[SROA] Apply a somewhat heavy and unpleasant hammer to fix PR22093, an

assert out of the new pre-splitting in SROA.

This fix makes the code do what was originally intended -- when we have
a store of a load both dealing in the same alloca, we force them to both
be pre-split with identical offsets. This is really quite hard to do
because we can keep discovering problems as we go along. We have to
track every load over the current alloca which for any resaon becomes
invalid for pre-splitting, and go back to remove all stores of those
loads. I've included a couple of test cases derived from PR22093 that
cover the different ways this can happen. While that PR only really
triggered the first of these two, its the same fundamental issue.

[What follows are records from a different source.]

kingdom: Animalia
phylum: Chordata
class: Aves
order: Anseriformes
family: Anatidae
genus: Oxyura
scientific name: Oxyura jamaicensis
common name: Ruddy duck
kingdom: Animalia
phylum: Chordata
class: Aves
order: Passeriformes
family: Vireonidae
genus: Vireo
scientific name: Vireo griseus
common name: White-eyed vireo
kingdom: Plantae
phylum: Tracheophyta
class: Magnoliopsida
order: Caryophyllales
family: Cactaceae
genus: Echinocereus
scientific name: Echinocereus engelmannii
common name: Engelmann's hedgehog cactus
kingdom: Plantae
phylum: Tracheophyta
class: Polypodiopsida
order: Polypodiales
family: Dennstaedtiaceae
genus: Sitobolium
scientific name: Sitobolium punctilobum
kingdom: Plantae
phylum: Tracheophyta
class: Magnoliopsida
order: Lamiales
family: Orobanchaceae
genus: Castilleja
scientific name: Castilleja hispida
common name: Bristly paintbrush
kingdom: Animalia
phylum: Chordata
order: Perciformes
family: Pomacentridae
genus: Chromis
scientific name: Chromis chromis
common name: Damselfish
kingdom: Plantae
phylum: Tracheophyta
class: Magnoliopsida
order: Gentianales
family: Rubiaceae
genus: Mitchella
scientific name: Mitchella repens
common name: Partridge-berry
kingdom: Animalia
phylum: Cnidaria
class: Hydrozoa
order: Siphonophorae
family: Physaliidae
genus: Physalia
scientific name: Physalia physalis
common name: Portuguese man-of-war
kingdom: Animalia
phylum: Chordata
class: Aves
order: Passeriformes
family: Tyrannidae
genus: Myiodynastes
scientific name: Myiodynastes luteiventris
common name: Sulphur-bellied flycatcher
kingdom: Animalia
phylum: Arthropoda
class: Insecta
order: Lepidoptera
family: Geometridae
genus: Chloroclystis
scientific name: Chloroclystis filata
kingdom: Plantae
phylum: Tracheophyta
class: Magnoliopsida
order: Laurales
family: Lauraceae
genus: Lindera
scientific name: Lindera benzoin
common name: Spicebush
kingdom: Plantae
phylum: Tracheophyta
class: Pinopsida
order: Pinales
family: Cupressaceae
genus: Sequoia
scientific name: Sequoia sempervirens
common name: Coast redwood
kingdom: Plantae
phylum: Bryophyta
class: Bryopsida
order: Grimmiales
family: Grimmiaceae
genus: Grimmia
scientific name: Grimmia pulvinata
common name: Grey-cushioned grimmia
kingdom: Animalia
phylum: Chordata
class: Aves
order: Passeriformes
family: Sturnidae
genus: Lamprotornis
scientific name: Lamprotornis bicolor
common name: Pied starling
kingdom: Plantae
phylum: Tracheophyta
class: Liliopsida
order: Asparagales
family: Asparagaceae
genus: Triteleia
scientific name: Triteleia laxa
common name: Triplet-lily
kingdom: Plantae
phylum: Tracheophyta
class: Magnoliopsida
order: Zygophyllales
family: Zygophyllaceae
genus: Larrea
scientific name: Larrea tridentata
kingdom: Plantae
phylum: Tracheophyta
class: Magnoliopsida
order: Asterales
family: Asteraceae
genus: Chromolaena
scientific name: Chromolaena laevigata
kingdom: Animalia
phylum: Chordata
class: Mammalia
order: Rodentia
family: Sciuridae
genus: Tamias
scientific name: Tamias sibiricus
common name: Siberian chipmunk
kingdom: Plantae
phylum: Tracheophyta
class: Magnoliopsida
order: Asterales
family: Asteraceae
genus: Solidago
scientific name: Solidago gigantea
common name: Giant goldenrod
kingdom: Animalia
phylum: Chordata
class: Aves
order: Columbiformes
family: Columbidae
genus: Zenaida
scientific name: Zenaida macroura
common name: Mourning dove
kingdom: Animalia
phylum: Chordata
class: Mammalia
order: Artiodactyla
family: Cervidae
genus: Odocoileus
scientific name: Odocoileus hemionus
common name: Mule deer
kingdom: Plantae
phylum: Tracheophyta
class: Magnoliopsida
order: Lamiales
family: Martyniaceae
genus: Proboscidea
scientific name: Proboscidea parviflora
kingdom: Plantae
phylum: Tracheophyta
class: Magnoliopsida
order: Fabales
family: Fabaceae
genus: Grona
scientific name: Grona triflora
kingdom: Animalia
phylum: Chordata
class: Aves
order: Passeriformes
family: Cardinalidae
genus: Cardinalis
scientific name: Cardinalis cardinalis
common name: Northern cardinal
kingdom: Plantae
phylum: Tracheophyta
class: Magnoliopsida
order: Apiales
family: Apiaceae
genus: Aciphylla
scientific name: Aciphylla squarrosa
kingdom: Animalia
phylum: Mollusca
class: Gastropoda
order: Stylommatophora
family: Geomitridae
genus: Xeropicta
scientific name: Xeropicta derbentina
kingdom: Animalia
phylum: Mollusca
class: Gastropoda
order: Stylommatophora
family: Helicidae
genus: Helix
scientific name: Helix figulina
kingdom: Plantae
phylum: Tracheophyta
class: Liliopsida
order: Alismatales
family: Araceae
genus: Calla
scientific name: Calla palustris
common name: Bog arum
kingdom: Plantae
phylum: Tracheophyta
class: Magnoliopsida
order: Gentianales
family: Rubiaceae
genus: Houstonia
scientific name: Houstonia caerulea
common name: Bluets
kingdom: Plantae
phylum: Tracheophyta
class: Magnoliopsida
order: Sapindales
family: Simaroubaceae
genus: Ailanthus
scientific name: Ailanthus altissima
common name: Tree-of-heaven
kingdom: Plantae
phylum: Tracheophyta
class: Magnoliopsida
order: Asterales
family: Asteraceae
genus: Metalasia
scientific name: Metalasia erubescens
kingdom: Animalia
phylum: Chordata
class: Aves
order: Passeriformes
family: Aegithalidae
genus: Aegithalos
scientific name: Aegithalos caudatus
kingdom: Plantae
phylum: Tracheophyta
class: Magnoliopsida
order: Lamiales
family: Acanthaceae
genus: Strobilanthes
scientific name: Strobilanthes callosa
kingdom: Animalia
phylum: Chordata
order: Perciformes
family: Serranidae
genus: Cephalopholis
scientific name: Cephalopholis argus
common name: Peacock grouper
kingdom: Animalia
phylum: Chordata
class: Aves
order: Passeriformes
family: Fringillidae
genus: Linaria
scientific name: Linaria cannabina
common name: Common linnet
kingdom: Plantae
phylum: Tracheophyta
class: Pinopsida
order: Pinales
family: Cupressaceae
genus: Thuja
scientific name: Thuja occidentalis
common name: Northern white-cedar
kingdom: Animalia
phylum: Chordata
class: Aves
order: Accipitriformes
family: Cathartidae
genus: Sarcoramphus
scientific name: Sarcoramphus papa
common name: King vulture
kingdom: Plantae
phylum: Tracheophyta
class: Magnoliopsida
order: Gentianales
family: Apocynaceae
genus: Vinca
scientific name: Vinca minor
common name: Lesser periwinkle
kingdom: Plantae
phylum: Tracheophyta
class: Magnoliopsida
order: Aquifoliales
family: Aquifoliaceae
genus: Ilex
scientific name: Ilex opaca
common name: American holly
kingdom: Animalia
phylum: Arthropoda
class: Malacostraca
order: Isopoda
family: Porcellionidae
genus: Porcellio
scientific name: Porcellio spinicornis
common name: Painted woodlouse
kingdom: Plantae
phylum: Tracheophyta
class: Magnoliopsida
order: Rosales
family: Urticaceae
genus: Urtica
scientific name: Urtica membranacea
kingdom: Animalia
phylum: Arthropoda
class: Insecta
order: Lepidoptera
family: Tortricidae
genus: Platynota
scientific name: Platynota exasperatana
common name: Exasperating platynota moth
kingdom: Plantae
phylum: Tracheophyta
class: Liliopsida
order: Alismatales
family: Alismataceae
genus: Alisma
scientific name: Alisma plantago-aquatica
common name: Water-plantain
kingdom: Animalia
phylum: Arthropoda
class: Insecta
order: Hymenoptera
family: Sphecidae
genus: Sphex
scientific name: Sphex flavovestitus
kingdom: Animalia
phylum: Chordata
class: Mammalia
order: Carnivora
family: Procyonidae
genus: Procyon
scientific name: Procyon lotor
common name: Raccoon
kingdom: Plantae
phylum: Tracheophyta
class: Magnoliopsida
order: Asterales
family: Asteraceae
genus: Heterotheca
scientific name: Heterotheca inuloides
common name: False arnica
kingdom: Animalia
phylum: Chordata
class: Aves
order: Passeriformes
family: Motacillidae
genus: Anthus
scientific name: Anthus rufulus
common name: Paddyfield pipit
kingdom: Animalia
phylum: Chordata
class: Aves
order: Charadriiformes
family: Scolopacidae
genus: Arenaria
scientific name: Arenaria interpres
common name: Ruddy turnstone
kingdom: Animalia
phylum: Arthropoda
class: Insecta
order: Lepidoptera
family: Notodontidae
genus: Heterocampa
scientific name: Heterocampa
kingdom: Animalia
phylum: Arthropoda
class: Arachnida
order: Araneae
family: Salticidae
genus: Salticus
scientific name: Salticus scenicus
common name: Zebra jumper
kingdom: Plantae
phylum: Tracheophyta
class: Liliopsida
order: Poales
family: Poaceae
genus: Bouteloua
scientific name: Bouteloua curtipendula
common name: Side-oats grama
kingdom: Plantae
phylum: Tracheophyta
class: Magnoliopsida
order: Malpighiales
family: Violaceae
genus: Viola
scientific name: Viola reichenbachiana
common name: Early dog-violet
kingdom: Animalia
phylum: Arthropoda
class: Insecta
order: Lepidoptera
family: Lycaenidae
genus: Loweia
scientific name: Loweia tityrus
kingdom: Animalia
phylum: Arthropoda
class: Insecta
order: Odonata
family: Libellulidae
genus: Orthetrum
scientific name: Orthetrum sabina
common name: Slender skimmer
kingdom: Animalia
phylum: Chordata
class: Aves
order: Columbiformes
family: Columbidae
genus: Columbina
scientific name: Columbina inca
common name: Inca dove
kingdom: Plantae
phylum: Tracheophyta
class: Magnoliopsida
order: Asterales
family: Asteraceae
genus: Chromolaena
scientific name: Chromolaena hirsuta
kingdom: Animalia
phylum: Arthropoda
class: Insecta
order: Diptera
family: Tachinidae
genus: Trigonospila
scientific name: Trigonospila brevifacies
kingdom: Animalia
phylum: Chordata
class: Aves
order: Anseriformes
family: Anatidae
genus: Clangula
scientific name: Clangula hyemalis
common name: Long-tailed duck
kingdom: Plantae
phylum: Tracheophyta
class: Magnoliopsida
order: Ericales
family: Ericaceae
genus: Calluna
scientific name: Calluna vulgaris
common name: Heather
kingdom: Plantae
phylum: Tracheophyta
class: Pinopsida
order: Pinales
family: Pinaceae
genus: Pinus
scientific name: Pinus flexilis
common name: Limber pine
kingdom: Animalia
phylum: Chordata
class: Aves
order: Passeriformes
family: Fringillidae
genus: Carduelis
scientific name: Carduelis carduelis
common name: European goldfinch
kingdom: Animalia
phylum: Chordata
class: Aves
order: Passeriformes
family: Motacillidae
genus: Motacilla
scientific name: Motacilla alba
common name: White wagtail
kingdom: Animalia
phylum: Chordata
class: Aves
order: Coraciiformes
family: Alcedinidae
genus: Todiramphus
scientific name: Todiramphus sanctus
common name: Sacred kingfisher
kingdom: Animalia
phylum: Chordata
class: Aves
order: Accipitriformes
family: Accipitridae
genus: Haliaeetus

The other challenge here is documented in a FIXME now. We end up being
quite a bit more aggressive for pre-splitting when loads and stores
don't refer to the same alloca. This aggressiveness comes at the cost of
introducing potentially redundant loads. It isn't clear that this is the
right balance. It might be considerably better to require that we only
do pre-splitting when we can presplit every load and store involved in
the entire operation. That would give more consistent if conservative
results. Unfortunately, it requires a non-trivial change to the actual
pre-splitting operation in order to correctly handle cases where we end
up pre-splitting stores out-of-order. And it isn't 100% clear that this
is the right direction, although I'm starting to suspect that it is.

llvm-svn: 225149

1 files changed, 54 insertions, 0 deletions

diff --git a/llvm/test/Transforms/SROA/basictest.ll b/llvm/test/Transforms/SROA/basictest.ll
index 9edb2b42dc0..e3f762abfa3 100644
--- a/llvm/test/Transforms/SROA/basictest.ll
+++ b/llvm/test/Transforms/SROA/basictest.ll
@@ -1541,3 +1541,57 @@ entry:
   %ret = fadd float %f1, %f2
   ret float %ret
 }
+
+define i32 @PR22093() {
+; Test that we don't try to pre-split a splittable store of a splittable but
+; not pre-splittable load over the same alloca. We "handle" this case when the
+; load is unsplittable but unrelated to this alloca by just generating extra
+; loads without touching the original, but when the original load was out of
+; this alloca we need to handle it specially to ensure the splits line up
+; properly for rewriting.
+;
+; CHECK-LABEL: @PR22093(
+; CHECK-NOT: alloca
+; CHECK: alloca i16
+; CHECK-NOT: alloca
+; CHECK: store volatile i16
+
+entry:
+  %a = alloca i32
+  %a.cast = bitcast i32* %a to i16*
+  store volatile i16 42, i16* %a.cast
+  %load = load i32* %a
+  store i32 %load, i32* %a
+  ret i32 %load
+}
+
+define void @PR22093.2() {
+; Another way that we end up being unable to split a particular set of loads
+; and stores can even have ordering importance. Here we have a load which is
+; pre-splittable by itself, and the first store is also compatible. But the
+; second store of the load makes the load unsplittable because of a mismatch of
+; splits. Because this makes the load unsplittable, we also have to go back and
+; remove the first store from the presplit candidates as its load won't be
+; presplit.
+;
+; CHECK-LABEL: @PR22093.2(
+; CHECK-NOT: alloca
+; CHECK: alloca i16
+; CHECK-NEXT: alloca i8
+; CHECK-NOT: alloca
+; CHECK: store volatile i16
+; CHECK: store volatile i8
+
+entry:
+  %a = alloca i64
+  %a.cast1 = bitcast i64* %a to i32*
+  %a.cast2 = bitcast i64* %a to i16*
+  store volatile i16 42, i16* %a.cast2
+  %load = load i32* %a.cast1
+  store i32 %load, i32* %a.cast1
+  %a.gep1 = getelementptr i32* %a.cast1, i32 1
+  %a.cast3 = bitcast i32* %a.gep1 to i8*
+  store volatile i8 13, i8* %a.cast3
+  store i32 %load, i32* %a.gep1
+  ret void
+}